Выбрать главу

Он ходил по комнате мимо Кострова, каждый раз резко поворачиваясь на каблуках.

— Тоже мне вояка! Щи лаптями хлебать, а не батальоном командовать!

— В сорок первом некоторые топали в этих лаптях, товарищ генерал! — второпях выпалил Костров.

— Лапти? — вздрогнул Ломов. — Я вам покажу лапти! Вы еще задохнетесь в них!

Все, что происходило потом, происходило с необузданной быстротой. Кострову показалось даже, что это была давно отрепетированная сцена, которую он уже где–то видел. Здесь был и подполковник Варьяш, с редкими волосами на блестящем темени, и еще какие–то люди. У Кострова отняли документы и оружие. Вдруг ослабевшими пальцами он долго не мог расстегнуть карман гимнастерки, и кто–то совсем бесцеремонно и умело помогал ему. Потом он очутился в пустой комнате. Й только здесь Костров попытался осознать все случившееся.

В комнате было холодно, сквозь маленькое окно просматривалась небольшая часть улицы, скучное низкое здание, а над ним, голубея вечерней бездонностью, простиралось небо с чуть заметной чистой звездой посредине.

— Что же это? За что? Что теперь будет? — спрашивал он себя и не находил ответа.

Он чувствовал, что где–то совсем рядом работает неумолимая сила, готовящаяся растоптать и уничтожить его.

Так что же это, произвол или ошибка? Его арестовали за то, что он не расстрелял колонну полуживых людей? Но ведь эта толпа скорее была похожа на собственную погребальную процессию, и уничтожение ее не сделало бы чести ему, советскому офицеру… И ему вспомнилось обмороженное лицо молодого немца, его безбровые глаза и припухлый рот.

А может быть, действительно это грошовый гуманизм? А что бы сделали немцы, будь они на месте победителя? «Да попадись я им в руки, они бы из моей спины ремней понарезали». Неужели Ломов прав? Наверно, все–таки зло надо искоренять до конца, до самого донышка.

Костров никогда не думал в таких масштабах, а теперь война представлялась ему двумя огромными мельничными жерновами, методически перетирающими друг друга.
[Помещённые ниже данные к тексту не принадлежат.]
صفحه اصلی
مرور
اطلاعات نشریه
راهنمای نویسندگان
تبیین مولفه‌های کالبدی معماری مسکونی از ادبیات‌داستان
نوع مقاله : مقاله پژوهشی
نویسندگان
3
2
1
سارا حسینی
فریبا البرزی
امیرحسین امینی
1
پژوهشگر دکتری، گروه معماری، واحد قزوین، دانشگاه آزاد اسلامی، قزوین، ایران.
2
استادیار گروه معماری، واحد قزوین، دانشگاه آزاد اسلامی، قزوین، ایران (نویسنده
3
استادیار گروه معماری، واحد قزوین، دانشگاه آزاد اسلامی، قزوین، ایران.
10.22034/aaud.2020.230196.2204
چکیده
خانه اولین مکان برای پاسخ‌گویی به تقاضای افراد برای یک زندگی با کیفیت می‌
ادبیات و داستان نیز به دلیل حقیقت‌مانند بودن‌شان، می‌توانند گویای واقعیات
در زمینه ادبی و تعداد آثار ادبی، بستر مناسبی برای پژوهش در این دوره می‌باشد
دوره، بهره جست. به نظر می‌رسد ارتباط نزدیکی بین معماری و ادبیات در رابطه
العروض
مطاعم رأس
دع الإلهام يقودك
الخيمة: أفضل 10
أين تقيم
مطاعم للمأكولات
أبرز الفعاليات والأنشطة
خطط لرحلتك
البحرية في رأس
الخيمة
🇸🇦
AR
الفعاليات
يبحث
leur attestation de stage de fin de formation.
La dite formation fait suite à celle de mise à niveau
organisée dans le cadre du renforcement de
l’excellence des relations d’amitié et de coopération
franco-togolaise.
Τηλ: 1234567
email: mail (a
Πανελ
Летят куски, сыплются искры, осколки. И кто не понял этого движения, не удержался на своем жернове, будет уничтожен, потому что это и есть борьба. И разве где–нибудь здесь найдется место жалости к какому–то осколку. На войне ежедневно погибают тысячи, а может быть, и десятки тысяч людей, а гибель одного человека на общем колоссальном фоне даже не будет заметна. И кому какое дело, что погибнет именно он, Алексей Костров, простой воронежский парень. Да и кто знает этого капитана Кострова? В лицо его знают сотни две различных людей. А правду о нем, о его делах, мыслях, о всем том, что, собственно, и составляет лицо Алексея Кострова, — это знает только он один.

Сейчас Костров думал о себе, как о ком–то отрешенном, не имеющем к реальному, сегодняшнему Кострову никакого отношения… Так, значит, жизнь и смерть одного человека не влияют на судьбу войны? Сколько же надо жизней, теплых и больших человеческих тел, чтобы повлиять на нее? Кому дано право решать этот вопрос и в чьих руках находится эта мерка?

Костров хотел видеть во всем какую–то целесообразность. Война — это не нагромождение случайностей. Костров это знал, но целесообразности в смерти одной сотни немощных людей не было. Тогда в чем же ошибка Кострова–солдата? Он нарушил приказ. Но ведь приказ был отдан словами, а выполнять его нужно было свинцом, и речь шла о жизнях людей, оборвать которые очень просто, но переделать… А ведь мы военнопленных стараемся перевоспитывать! Мы не убиваем их, как фашисты наших.

В комнате сгущалась темнота. Никто не приходил и не вспоминал о Кострове. И тут он вдруг понял, что самое страшное на войне — это оказаться вне людского потока. Вот ходил, воевал капитан Костров, а теперь его нет. «Ну, что же, нет так нет». И все. В батальон придет другой комбат, и никто не осудит его за то, что он занял место еще живого человека, и никто не скажет ему: «Сражайся так, как делал это Костров», потому что никто не будет знать, правильно ли поступал и жил пропавший куда–то Костров. Сейчас ему вдруг вспомнились давно нанесенные кем–то обиды, мелкие досады, и сквозь все это самой большой обидой, самым большим горем обернулась Наталья. Он начинал думать о нежной и трогательной Верочке, и эти раздумья о ней отгоняли мрачные мысли и давали ему утеху.

«А что же думает сейчас обо мне Ломов?» Сколько ни напрягал свое воображение Костров, представить себе это он так и не смог.